This week at PL lunch, Daniel Fremont will be presenting on Algorithmic Improvisation (abstract below).
Algorithmic Improvisation is a framework for automatically synthesizing systems with random but controllable behavior. It can be used in a wide variety of applications where randomness can provide variety, robustness, or unpredictability but safety guarantees or other properties must be ensured. These include software fuzz testing, robotic surveillance, machine music improvisation, randomized control of systems mimicking human behavior, and generation of synthetic data sets to train and test machine learning algorithms. In this talk, I will discuss both the theory of algorithmic improvisation and its practical applications. I will define the underlying formal language-theoretic problem, “control improvisation”, analyze its complexity and give efficient algorithms to solve it. I will describe in detail two applications: planning randomized patrol routes for surveillance robots, and generating random scenes of traffic to improve the reliability of neural networks used for autonomous driving. The latter application involves the design of a domain-specific probabilistic programming language to specify traffic and other scenarios.

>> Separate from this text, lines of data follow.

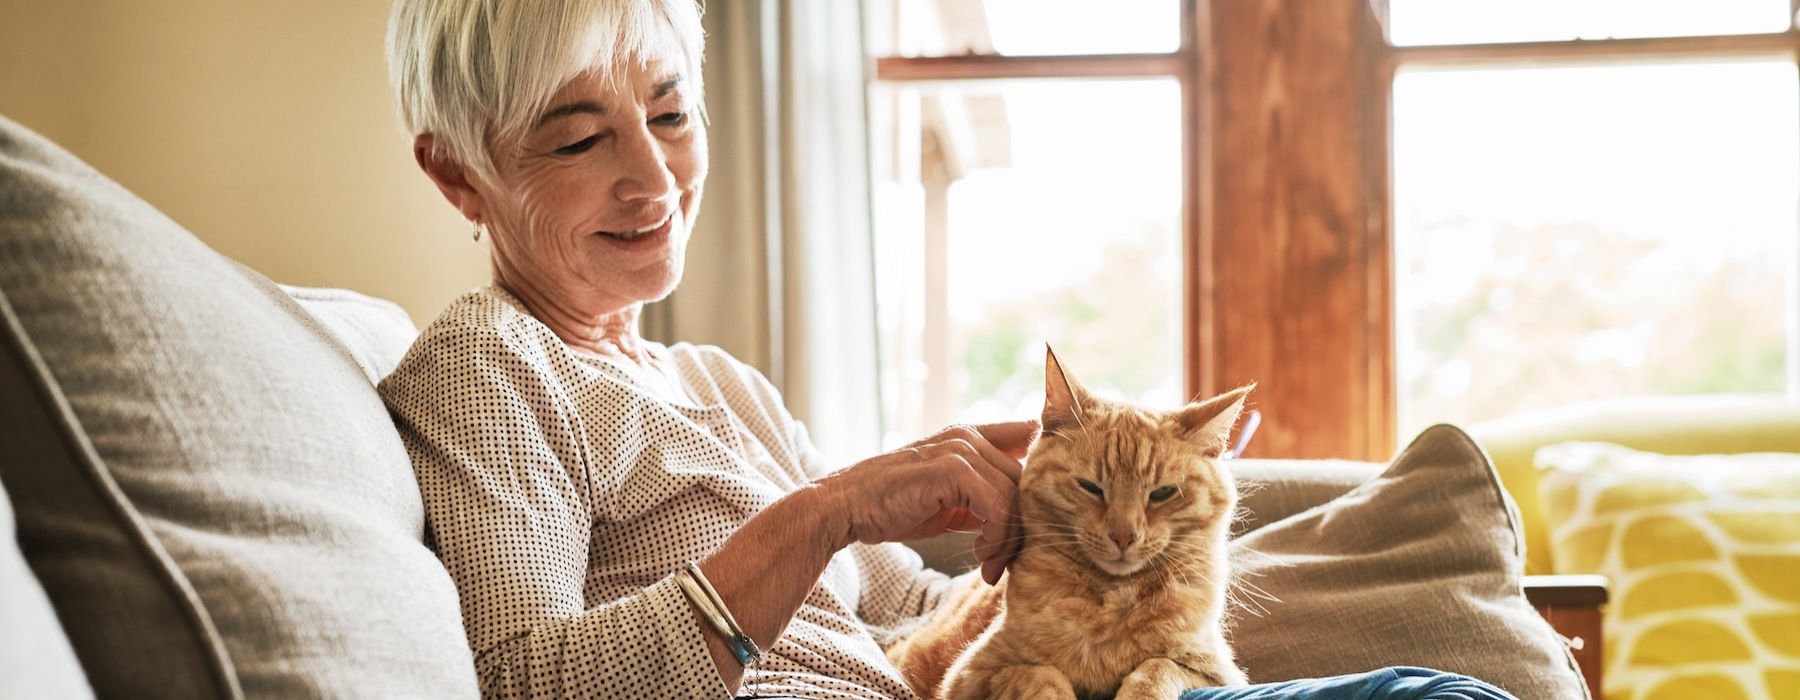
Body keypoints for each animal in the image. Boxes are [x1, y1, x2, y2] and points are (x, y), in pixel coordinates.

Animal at [889, 345, 1252, 694]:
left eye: (1163, 492)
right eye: (1090, 487)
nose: (1124, 536)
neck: (1110, 600)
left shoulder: (1215, 671)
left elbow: (1156, 668)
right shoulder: (972, 676)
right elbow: (1043, 675)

Daniel Fremont is a PhD student in the Group in Logic and the Methodology of Science at UC Berkeley, working with Sanjit Seshia. He received a B.S. degree in Mathematics and Physics from MIT in 2013. His research is generally in the area of formal methods, focusing on the problems of counting and uniform generation of solutions to Boolean formulas. This includes developing practical algorithms to solve these problems, as well as finding new applications to the construction, verification, and testing of software, hardware, and cyber-physical systems.